Mr Bilgore said the AGTA was not focused on the jade sector, which is “not significant in the US”.
But the gems and jade sectors are still conflated, said Mr Kucik.
“Jade is synonymous with gems for many reasons, but one is that the JADE Act lumped the two together,” he said. “There will be scepticism until people are able to show otherwise.”
The JADE Act was passed in 2008 and was designed to prohibit the import of certain gemstones – namely jadeite and rubies – from Myanmar. Although the act expired in 2013, the prohibition was then extended by an executive order.
Mr Bilgore said the US was “very concerned with transparency” and that from meetings with Myanmar businesspeople, this concern was clearly shared across the local gems sector.
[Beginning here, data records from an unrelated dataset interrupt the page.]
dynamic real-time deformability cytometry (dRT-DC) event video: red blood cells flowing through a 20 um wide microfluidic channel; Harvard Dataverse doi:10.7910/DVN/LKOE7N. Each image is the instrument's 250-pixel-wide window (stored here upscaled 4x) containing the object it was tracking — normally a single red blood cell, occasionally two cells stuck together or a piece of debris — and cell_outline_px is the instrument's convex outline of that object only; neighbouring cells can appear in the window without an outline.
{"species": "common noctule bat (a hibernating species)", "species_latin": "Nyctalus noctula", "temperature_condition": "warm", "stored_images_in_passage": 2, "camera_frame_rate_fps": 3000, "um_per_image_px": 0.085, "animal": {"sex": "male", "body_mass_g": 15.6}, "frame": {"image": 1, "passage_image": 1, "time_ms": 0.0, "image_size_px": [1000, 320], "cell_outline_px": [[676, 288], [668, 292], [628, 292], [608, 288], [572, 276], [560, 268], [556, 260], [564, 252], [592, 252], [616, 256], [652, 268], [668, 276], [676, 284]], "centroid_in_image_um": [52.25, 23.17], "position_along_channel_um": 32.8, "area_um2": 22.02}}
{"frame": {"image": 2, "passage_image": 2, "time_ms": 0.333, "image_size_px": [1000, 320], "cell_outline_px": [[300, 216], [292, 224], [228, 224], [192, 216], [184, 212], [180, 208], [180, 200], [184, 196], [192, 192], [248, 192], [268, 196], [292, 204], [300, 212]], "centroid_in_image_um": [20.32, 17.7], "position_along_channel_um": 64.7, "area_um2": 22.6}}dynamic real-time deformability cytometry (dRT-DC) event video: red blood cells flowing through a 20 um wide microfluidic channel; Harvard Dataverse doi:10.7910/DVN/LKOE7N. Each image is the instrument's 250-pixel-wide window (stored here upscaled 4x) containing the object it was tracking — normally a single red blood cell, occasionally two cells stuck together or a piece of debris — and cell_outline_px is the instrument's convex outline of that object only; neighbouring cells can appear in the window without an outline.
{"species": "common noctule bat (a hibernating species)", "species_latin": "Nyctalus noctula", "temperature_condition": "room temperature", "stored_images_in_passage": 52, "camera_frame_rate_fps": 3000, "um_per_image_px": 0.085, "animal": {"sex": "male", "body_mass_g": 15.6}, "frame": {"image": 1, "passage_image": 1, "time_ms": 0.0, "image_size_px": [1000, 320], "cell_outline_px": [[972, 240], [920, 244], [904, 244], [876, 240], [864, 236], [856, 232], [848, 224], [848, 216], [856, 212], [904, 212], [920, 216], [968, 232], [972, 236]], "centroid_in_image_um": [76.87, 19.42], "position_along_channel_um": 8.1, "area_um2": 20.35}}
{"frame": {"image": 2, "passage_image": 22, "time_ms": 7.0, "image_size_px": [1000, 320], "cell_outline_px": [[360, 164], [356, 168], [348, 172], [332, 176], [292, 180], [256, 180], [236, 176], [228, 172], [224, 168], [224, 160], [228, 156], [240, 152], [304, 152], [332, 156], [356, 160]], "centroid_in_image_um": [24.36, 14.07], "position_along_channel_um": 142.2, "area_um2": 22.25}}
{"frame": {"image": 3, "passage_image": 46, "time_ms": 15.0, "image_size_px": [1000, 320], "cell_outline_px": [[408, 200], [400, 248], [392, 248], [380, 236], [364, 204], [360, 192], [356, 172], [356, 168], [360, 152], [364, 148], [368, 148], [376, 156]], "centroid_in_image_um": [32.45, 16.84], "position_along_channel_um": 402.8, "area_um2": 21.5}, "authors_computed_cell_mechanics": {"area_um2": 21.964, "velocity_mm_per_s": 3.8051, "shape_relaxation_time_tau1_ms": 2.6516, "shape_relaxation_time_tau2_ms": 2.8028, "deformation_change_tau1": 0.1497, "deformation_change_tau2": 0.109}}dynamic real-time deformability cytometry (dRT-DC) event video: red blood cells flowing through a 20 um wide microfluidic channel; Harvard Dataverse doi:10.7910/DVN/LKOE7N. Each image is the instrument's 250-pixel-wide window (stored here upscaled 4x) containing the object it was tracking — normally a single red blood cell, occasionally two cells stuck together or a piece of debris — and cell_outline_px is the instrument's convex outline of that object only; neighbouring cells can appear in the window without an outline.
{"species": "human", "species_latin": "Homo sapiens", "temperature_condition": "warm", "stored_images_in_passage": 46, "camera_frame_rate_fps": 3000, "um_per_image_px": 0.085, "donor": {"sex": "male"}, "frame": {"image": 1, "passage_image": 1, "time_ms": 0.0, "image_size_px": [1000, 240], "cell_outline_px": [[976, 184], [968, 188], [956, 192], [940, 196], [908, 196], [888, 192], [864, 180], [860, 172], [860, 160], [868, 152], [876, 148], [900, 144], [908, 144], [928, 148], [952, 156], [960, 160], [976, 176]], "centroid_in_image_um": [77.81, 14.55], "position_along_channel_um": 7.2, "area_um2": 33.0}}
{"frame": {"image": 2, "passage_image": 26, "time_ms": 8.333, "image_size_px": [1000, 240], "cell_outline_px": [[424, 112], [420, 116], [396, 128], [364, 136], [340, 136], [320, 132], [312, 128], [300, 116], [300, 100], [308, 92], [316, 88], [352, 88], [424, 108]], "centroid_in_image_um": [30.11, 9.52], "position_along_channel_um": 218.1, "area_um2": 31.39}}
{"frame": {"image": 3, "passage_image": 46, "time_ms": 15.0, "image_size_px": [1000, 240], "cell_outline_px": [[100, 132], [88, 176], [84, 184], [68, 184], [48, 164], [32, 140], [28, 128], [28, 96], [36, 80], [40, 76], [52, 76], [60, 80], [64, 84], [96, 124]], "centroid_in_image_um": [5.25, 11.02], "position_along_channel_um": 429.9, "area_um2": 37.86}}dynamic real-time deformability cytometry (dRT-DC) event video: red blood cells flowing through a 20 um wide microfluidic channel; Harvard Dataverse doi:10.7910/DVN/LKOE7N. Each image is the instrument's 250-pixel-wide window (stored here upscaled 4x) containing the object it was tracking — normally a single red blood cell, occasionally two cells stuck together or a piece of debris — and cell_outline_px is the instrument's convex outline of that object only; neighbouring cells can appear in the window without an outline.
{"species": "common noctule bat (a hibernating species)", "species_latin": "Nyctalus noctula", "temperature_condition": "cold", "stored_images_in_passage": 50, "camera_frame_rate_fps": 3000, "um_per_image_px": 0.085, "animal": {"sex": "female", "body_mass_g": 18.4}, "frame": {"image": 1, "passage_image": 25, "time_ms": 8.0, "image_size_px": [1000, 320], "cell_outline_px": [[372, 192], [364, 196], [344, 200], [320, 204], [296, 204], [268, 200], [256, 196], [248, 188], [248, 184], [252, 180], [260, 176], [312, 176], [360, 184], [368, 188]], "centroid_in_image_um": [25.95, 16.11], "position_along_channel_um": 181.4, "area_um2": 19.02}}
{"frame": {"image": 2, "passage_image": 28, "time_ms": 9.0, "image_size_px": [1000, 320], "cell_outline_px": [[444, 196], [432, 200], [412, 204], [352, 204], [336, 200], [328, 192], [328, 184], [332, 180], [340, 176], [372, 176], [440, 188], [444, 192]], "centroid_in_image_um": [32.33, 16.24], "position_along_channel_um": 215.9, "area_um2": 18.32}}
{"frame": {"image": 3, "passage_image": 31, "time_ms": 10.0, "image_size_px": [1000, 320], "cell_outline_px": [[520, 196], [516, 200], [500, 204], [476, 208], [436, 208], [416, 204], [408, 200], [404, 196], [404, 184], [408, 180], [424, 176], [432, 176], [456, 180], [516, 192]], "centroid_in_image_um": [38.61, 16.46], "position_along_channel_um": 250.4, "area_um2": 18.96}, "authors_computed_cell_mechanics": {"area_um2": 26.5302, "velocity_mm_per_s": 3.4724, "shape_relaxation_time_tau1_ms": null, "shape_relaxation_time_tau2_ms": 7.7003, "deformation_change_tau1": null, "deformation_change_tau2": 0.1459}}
The AGTA mission met with the Yangon Region Gems and Jewellery Entrepreneurs Association, and peak business body the Union of Myanmar Federation of Chambers of Commerce and Industry (UMFCCI).
“Myanmar’s fortune is changing,” said UMFCCI vice chair U Maung Maung Lay. “But all business needs to be transparent, official and legal. The US gems market is one of the biggest in the world and Americans like to comply with the law.”
U Aung Kyaw Win, a prominent local jeweller and vice chair of the Myanmar Gems and Jewellry Entrepreneurs Association (MGJEA), said it was crucial the gemstones sector promotes socially responsible and sustainable business.
US importers, meanwhile, will continue to face strong due diligence requirements even when the import ban is lifted.
“There are OECD guidelines that are part of American laws,” said Mr Bilgore.
The Organisation for Economic Cooperation and Development has detailed due diligence recommendations on responsible mineral supply chains to identify potential connections with conflict, bribery, tax evasion and money laundering. The US is one of the countries where the guidelines have been integrated or referenced in the national legal framework, according to the OECD.
In addition to making sure that the gemstone sector promotes responsible and sustainable enterprises, U Aung Kyaw Win said it was important that Myanmar moves up the value chain when it comes to exports.
“The total annual revenue from Myanmar’s high-quality gemstone market is only $20 million,” he said. “It’s around $1 billion in Thailand.”
The previous government gave priority to mining and selling raw gemstones, he added. But his association has drawn up a master plan aimed at developing value-added gemstone enterprises, he said.
“The new government needs to provide help [to develop] value-added gem enterprises so [Myanmar] can compete in the international market,” U Aung Kyaw Win said. “It needs an independent organisation to supervise the gems sector, which includes reviewing the import-export process and taxation to identify practices that could enable illegal trading.”
Customers check uncut rubies at the gems market in Mogok, north of Mandalay, in April.